Note that we used the `"sum"` aggregation for `adata.obs["ncounts"]` and
`adata.layers["counts"]`, which maintains their count-based nature.

## Configure dataset

Now we can use the function
[configure_dataset](api/cascade.data.configure_dataset.rst) to tell CASCADE
where the expression matrix, intervention regime, covariates and total counts
are stored:

In [19]:
configure_dataset(
    adata,
    use_regime="interv",
    use_covariate="covariate",
    use_size="ncounts",
    use_layer="counts",
)
get_configuration(adata)

{'regime': 'interv',
 'covariate': 'covariate',
 'size': 'ncounts',
 'weight': None,
 'layer': 'counts'}

## Construct scaffold graph

Next, we need to construct a scaffold graph to guide the causal discovery process.
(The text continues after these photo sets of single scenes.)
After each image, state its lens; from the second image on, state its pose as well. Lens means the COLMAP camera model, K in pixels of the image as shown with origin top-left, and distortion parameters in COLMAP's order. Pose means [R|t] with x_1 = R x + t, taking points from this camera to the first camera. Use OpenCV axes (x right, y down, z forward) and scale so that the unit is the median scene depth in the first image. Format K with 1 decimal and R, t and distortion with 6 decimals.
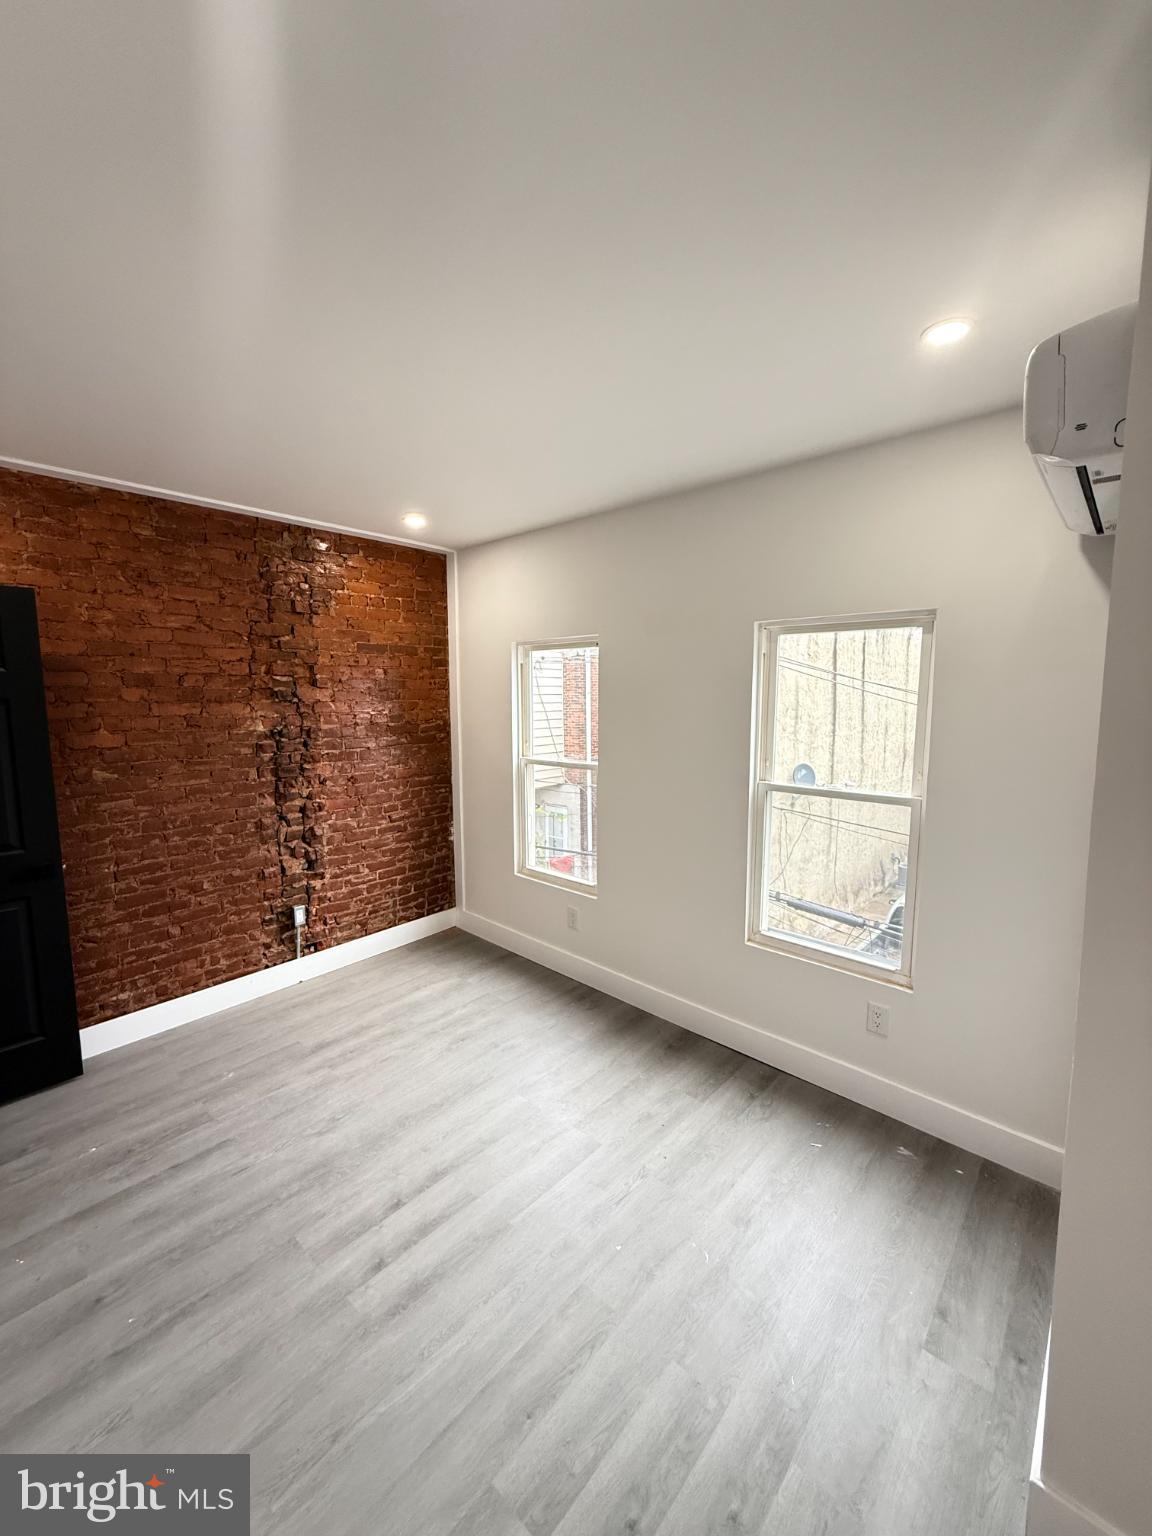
lens RADIAL K [[612.3, 0, 577.3], [0, 612.3, 763.3], [0, 0, 1]] dist [-0.000330, 0.000123]
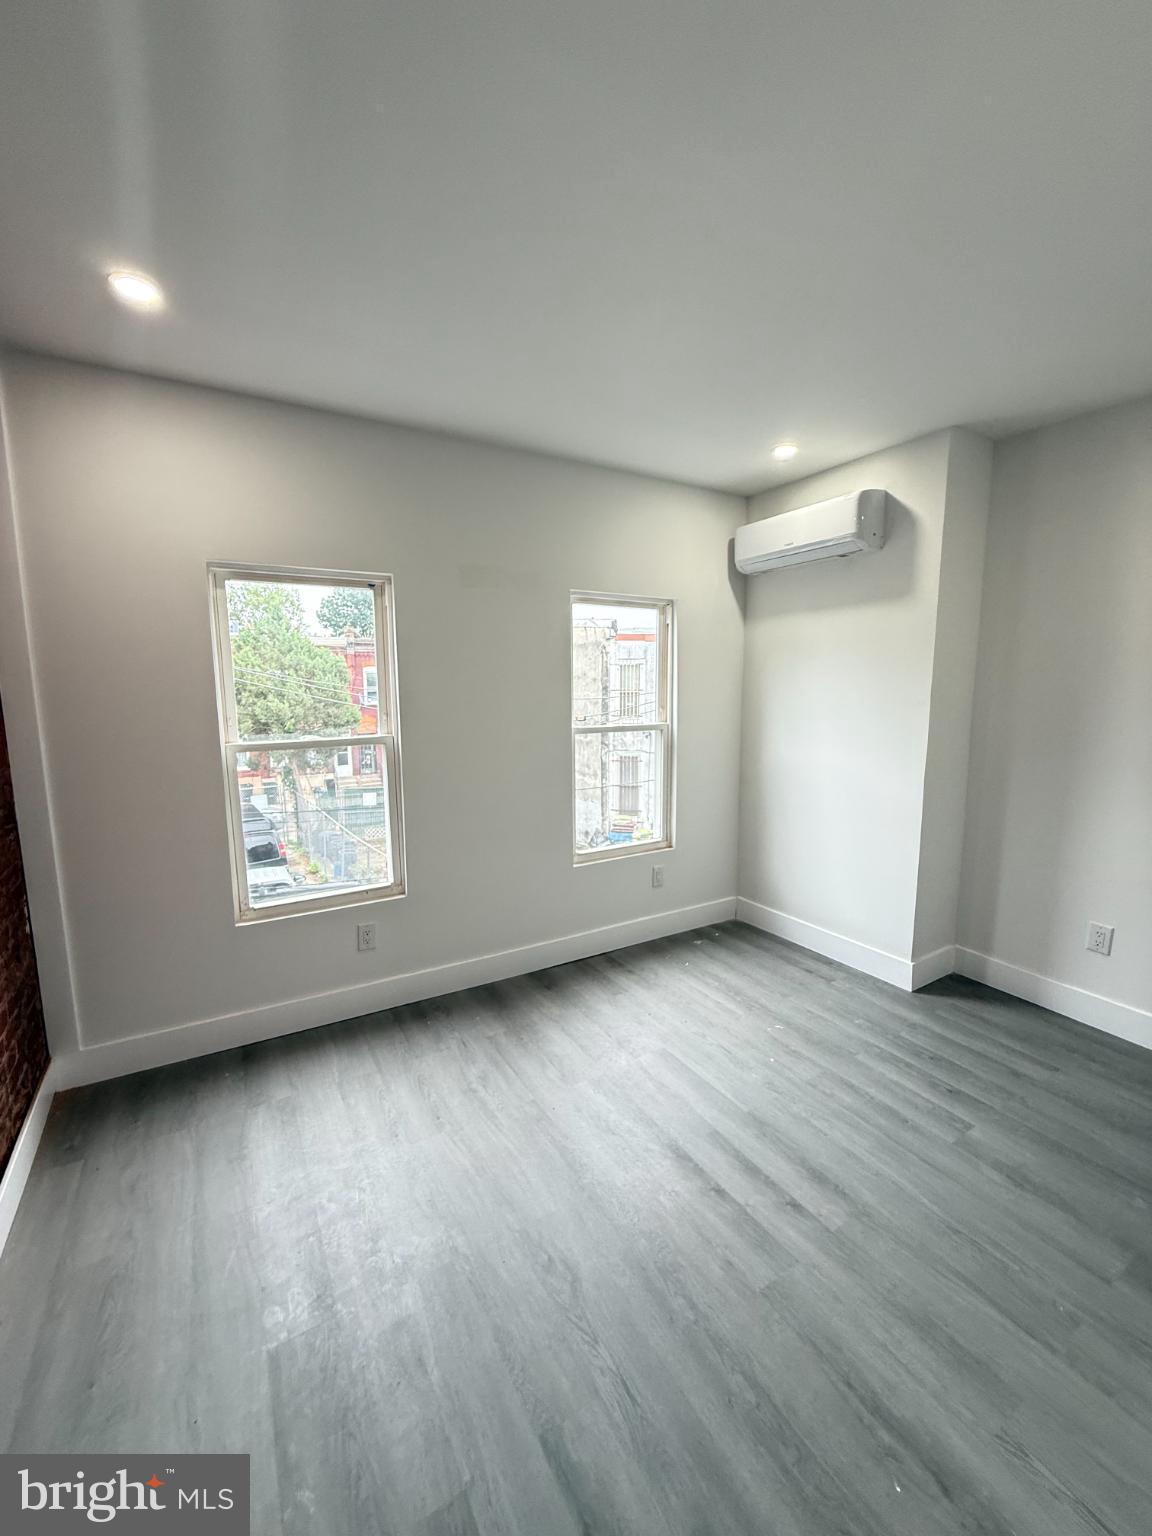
lens RADIAL K [[612.3, 0, 577.3], [0, 612.3, 763.3], [0, 0, 1]] dist [-0.000330, 0.000123]
pose [[0.295678, -0.126831, 0.946831, -1.215969], [0.113642, 0.988779, 0.096962, -0.022136], [-0.948504, 0.078930, 0.306774, 0.928445]]
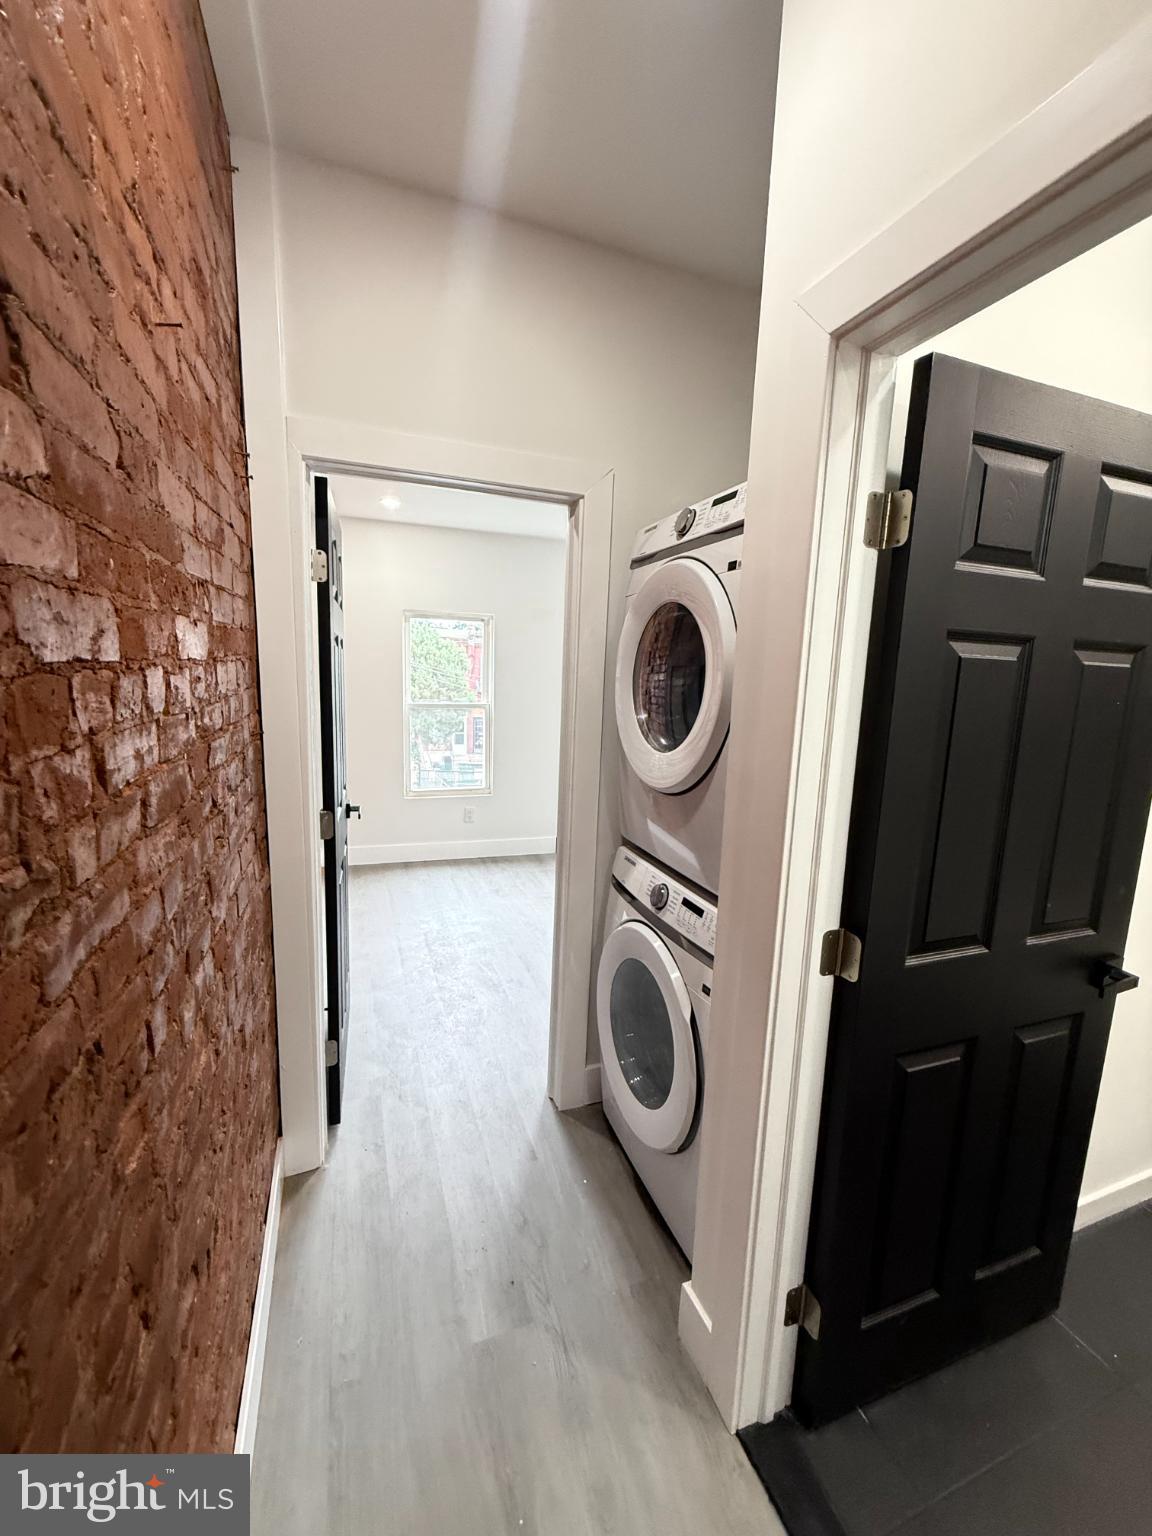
lens RADIAL K [[612.3, 0, 577.3], [0, 612.3, 763.3], [0, 0, 1]] dist [-0.000330, 0.000123]
pose [[0.461657, -0.114635, 0.879620, -2.102979], [0.071491, 0.993197, 0.091916, 0.036139], [-0.884173, 0.020451, 0.466712, 0.247220]]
The following 4 pre-built human gene scaffolds are available for download:

- KEGG pathways:
  http://ftp.cbi.pku.edu.cn/pub/cascade-download/inferred_kegg_gene_only.gml.gz
- TF-target predictions:
  http://ftp.cbi.pku.edu.cn/pub/cascade-download/TF-target.gml.gz
- BioGRID protein-protein interactions:
  http://ftp.cbi.pku.edu.cn/pub/cascade-download/biogrid.gml.gz
- GTEx correlated genes:
  http://ftp.cbi.pku.edu.cn/pub/cascade-download/corr.gml.gz

In [20]:
kegg = nx.read_gml("inferred_kegg_gene_only.gml.gz")
tf_target = nx.read_gml("TF-target.gml.gz")
biogrid = nx.read_gml("biogrid.gml.gz")
corr = nx.read_gml("corr.gml.gz")

The individual scaffold components can be assembled into a hybrid scaffold using
the [assemble_scaffolds](api/cascade.graph.assemble_scaffolds.rst) function,
which also marginalizes these components with regard to the genes being
modeled here:

In [21]:
scaffold = assemble_scaffolds(corr, biogrid, tf_target, kegg, nodes=adata.var_names)
scaffold.number_of_nodes(), scaffold.number_of_edges()



(1064, 32264)

## Prepare gene function embeddings

Lastly, we also fetch relevant entries from gene embeddings pre-computed using
LSI of their GO annotations, which can be downloaded here:

- http://ftp.cbi.pku.edu.cn/pub/cascade-download/gene2gos_lsi.csv.gz

This will serve as the input of the interventional latent variable in CASCADE:

In [22]:
latent_emb = pd.read_csv("gene2gos_lsi.csv.gz", index_col=0)
latent_emb = latent_emb.reindex(adata.var_names).dropna()
latent_emb.shape

(866, 32)

## Save processed data files

Finally, save the preprocessed data files for use in [stage 2](training.ipynb).

In [23]:
adata.write("adata.h5ad", compression="gzip")

In [24]:
nx.write_gml(scaffold, "scaffold.gml.gz")

In [25]:
latent_emb.to_csv("latent_emb.csv.gz")

## Afterwords

Described above is the minimal preprocessing for running CASCADE. Additional
steps such as filtering non-perturbed cells using
[mixscape](https://pertpy.readthedocs.io/en/latest/tutorials/notebooks/mixscape.html)
may also be useful depending on the data at hand.